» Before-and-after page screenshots
_ _ _

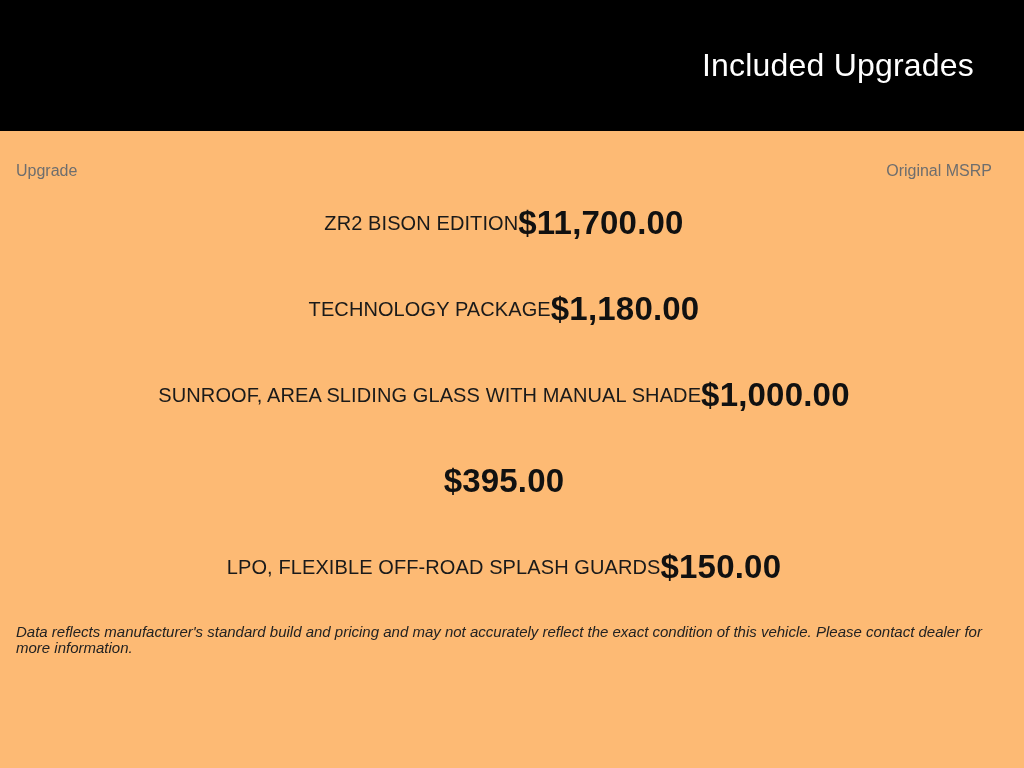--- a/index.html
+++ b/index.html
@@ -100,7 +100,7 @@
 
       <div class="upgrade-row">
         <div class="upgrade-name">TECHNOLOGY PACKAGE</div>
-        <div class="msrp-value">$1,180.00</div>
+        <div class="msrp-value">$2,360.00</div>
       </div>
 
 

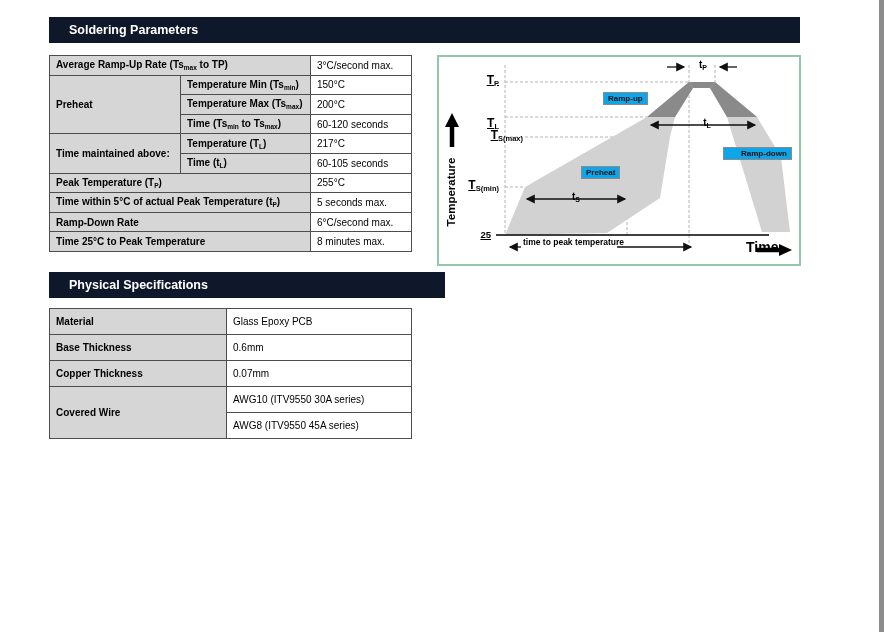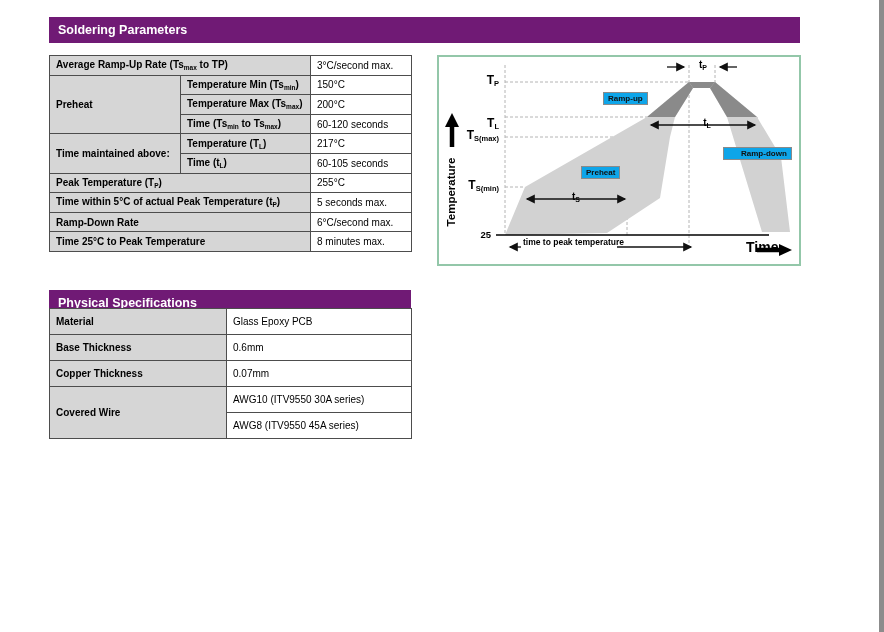--- a/index.html
+++ b/index.html
@@ -6,8 +6,8 @@
   .page{position:relative;width:884px;height:632px;background:#ffffff;overflow:hidden;
         font-family:"Liberation Sans",sans-serif;color:#000;}
   .edge-right{position:absolute;top:0;right:0;width:5px;height:632px;background:#8c8c8c;}
-  .gbar{position:absolute;height:26px;background:#701a75;color:#fff;font-weight:bold;
-        font-size:12.5px;line-height:26px;padding-left:9px;box-sizing:border-box;}
+  .gbar{position:absolute;height:26px;background:#0f172a;color:#fff;font-weight:bold;
+        font-size:12.5px;line-height:26px;padding-left:20px;box-sizing:border-box;}
   .ptable{position:absolute;border-collapse:collapse;table-layout:fixed;font-size:10px;}
   .ptable td{border:1px solid #4d4d4d;padding:0 2px 0 6px;vertical-align:middle;box-sizing:border-box;}
   .t1 td{height:19.6px;}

_ _ _

» Exercise requirements
How many lines of these entries hold the string "font"? Answer with the number alone.

» Answer to this task
6